Documentaire sur France 2 à 20 h 55

Le 11 janvier plusieurs médias américains révélaient le contenu d’un rapport de 35 pages portant de graves et invérifiables allégations à l’endroit de Donald Trump élu, deux mois plus tôt, 45e président des Etats-Unis. Parmi elles, une supposée Golden shower (pratique sexuelle qui consiste à uriner sur quelqu’un, ou inversement) au Ritz Carlton de Moscou en 2013. Selon une des nombreuses sources anonymes sur lesquelles s’appuyait le document, les services secrets russes (FSB) auraient filmé Trump dans une chambre de cet hôtel avec « un certain nombre » de prostituées, « engagées » pour réaliser précisément « des golden showers devant lui ». Un procédé couramment utilisé et très connue des opposants à Vladimir Poutine, appelé Kompromat. Traduit littéralement par « dossier compromettant ».

Yoann Barbereau témoigne dans « Envoyé spécial ». / FRANCE 2

C’est à cette pratique secrète – Kompromat ayant été inventé par le KGB – mise en place pour compromettre des chefs d’états, grâce à des informations soutirées sur leur oreiller, que se sont intéressés Tristan Waleckx, Guillaume Beaufils et Mikael Bozo, pour cette enquête Sexe, chantage et vidéo, diffusée ce soir dans le magazine « Envoyé spécial ».

Entre autres exemples, les journalistes évoquent le cas Iouri Skouratov, alors procureur de la fédération de Russie qui, à l’automne 1998, avait commandé une enquête pour corruption contre plusieurs membres du clan du président Boris Eltsine.

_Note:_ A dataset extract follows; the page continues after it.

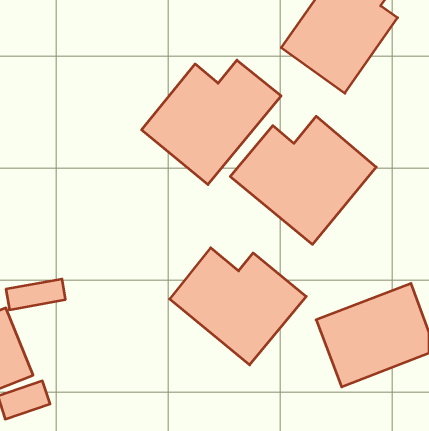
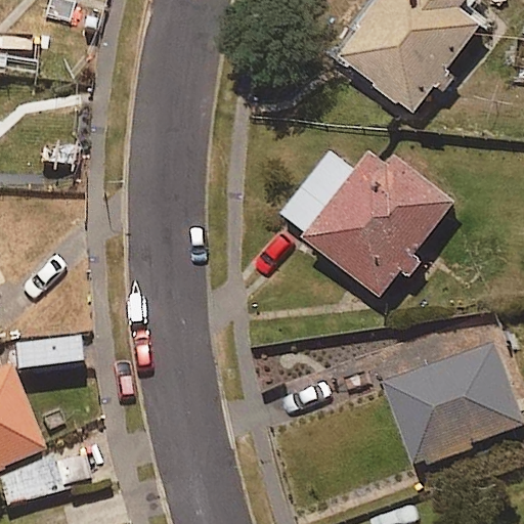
building: [142,60,281,185] -> none
building: [170,248,306,365] -> none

Une affaire qui n’ira pas loin, le Kremlin décidant rapidement d’intervenir avec l’aide du FSB. Résultat : en février 1999, une cassette vidéo est diffusée à la télévision russe, qui montre un homme ressemblant au juge Skouratov en pleine action avec deux prostituées. La carrière de ce dernier s’arrêtera là.

Le Kompromat médiatique

Si le documentaire donne bel et bien la preuve de l’usage historique de cette pratique – grâce notamment au témoignage d’un ancien haut fonctionnaire russe – il démontre aussi que le Kompromat a pris un tout autre tournant avec Vladimir Poutine. Les vidéos, autrefois conservées pour faire pression mais pas divulguées, sont désormais rendues publiques par voie médiatique.

Plusieurs opposants au président russe en ont été victimes. Les ébats sexuels entre Natalia Pelevine, opposante russe membre du parti « Parnas », et Mikhaïl Kassianov, ancien Premier ministre, ont été vus par plus de 10 millions de personnes à la télévision russe. Une dénommée « Moomoo » en a même fait son business, servant d’appât pour compromettre une dizaine de personnalités de l’opposition. Était-elle sous les ordres des services secrets ? « Envoyé spécial » a retrouvé sa trace. Tout comme celle du Français Yoann Barbereau, victime lui aussi d’un Kompromat en février 2015, qui sera présent, ce soir, sur le plateau d’« Envoyé Spécial ».

Ce dernier est alors président de l’Alliance française à Irkoutsk, en Sibérie quand sont piratées des photos personnelles de lui et sa famille. Photos qui se retrouvent très vite sur des forums pour jeunes parents et qui, retouchées et remontées, font passer ce père de famille pour un pédophile. Cette machination aurait été montée de toutes pièces pour annihiler l’influence de cet « Occidental » un peu trop apprécié dans sa ville.

« Envoyé spécial » : Sexe, chantage et vidéo, une enquête réalisée par Tristan Waleckx, Guillaume Beaufils et Mikael Bozo (France, 2017, 58 minutes).